REQUIREMENT:
Please restate the records that follow exactly, skipping their images.

******************************

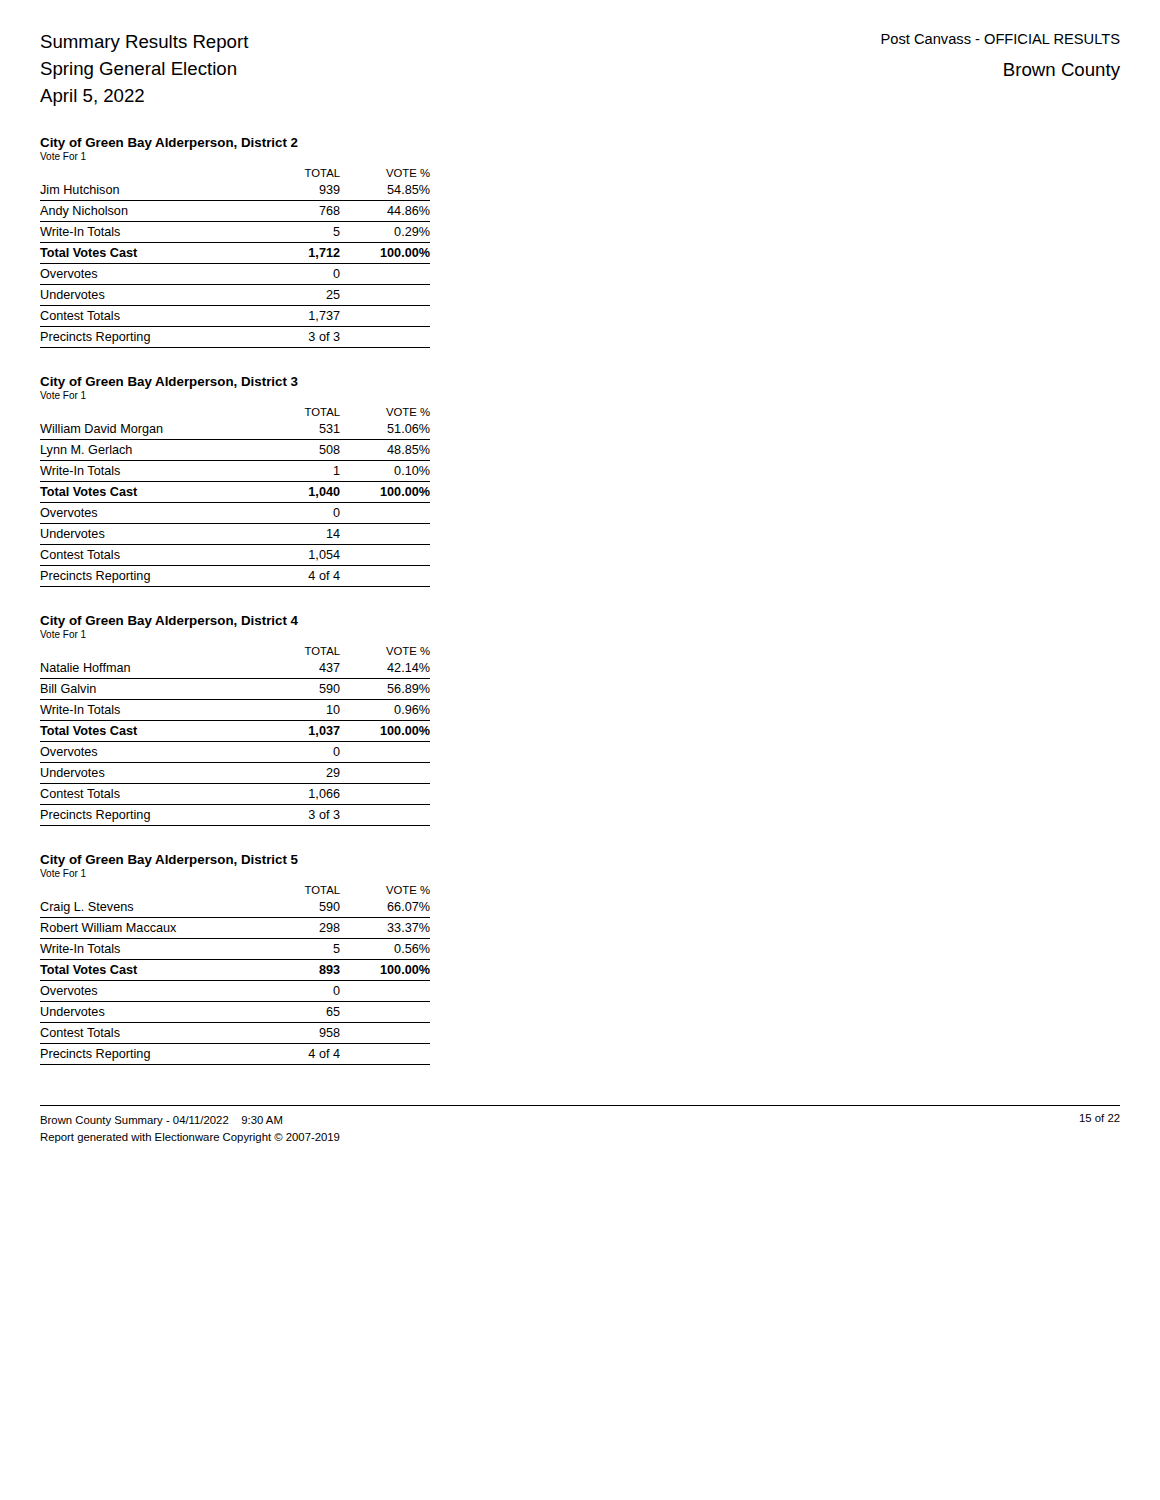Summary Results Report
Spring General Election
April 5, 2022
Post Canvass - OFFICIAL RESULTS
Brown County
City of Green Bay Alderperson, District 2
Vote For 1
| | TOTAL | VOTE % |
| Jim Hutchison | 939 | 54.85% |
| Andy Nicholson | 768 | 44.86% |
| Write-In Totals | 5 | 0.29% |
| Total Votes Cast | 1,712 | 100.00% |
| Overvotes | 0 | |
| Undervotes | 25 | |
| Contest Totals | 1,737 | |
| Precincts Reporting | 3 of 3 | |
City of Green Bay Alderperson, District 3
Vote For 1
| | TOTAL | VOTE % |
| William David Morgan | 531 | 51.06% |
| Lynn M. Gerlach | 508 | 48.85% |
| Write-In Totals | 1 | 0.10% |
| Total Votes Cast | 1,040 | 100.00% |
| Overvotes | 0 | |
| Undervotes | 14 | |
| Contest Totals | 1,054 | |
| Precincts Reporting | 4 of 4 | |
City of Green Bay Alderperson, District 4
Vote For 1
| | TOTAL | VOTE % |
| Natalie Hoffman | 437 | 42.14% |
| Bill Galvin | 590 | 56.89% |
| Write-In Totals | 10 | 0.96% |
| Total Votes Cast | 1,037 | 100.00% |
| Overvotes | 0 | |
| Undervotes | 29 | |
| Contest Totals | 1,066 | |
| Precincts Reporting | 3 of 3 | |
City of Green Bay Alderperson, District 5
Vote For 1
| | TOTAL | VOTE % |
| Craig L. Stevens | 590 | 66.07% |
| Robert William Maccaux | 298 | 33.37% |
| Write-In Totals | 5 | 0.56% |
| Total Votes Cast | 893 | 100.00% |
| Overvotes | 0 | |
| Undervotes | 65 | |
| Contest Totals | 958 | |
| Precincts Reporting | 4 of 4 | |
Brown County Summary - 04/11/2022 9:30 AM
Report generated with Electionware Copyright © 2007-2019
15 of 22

******************************

RESPONSE BOX:
Summary Results Report
Spring General Election
April 5, 2022
Post Canvass - OFFICIAL RESULTS
Brown County
City of Green Bay Alderperson, District 2
Vote For 1
| | TOTAL | VOTE % |
| Jim Hutchison | 939 | 54.85% |
| Andy Nicholson | 768 | 44.86% |
| Write-In Totals | 5 | 0.29% |
| Total Votes Cast | 1,712 | 100.00% |
| Overvotes | 0 | |
| Undervotes | 25 | |
| Contest Totals | 1,737 | |
| Precincts Reporting | 3 of 3 | |
City of Green Bay Alderperson, District 3
Vote For 1
| | TOTAL | VOTE % |
| William David Morgan | 531 | 51.06% |
| Lynn M. Gerlach | 508 | 48.85% |
| Write-In Totals | 1 | 0.10% |
| Total Votes Cast | 1,040 | 100.00% |
| Overvotes | 0 | |
| Undervotes | 14 | |
| Contest Totals | 1,054 | |
| Precincts Reporting | 4 of 4 | |
City of Green Bay Alderperson, District 4
Vote For 1
| | TOTAL | VOTE % |
| Natalie Hoffman | 437 | 42.14% |
| Bill Galvin | 590 | 56.89% |
| Write-In Totals | 10 | 0.96% |
| Total Votes Cast | 1,037 | 100.00% |
| Overvotes | 0 | |
| Undervotes | 29 | |
| Contest Totals | 1,066 | |
| Precincts Reporting | 3 of 3 | |
City of Green Bay Alderperson, District 5
Vote For 1
| | TOTAL | VOTE % |
| Craig L. Stevens | 590 | 66.07% |
| Robert William Maccaux | 298 | 33.37% |
| Write-In Totals | 5 | 0.56% |
| Total Votes Cast | 893 | 100.00% |
| Overvotes | 0 | |
| Undervotes | 65 | |
| Contest Totals | 958 | |
| Precincts Reporting | 4 of 4 | |
Brown County Summary - 04/11/2022 9:30 AM
Report generated with Electionware Copyright © 2007-2019
15 of 22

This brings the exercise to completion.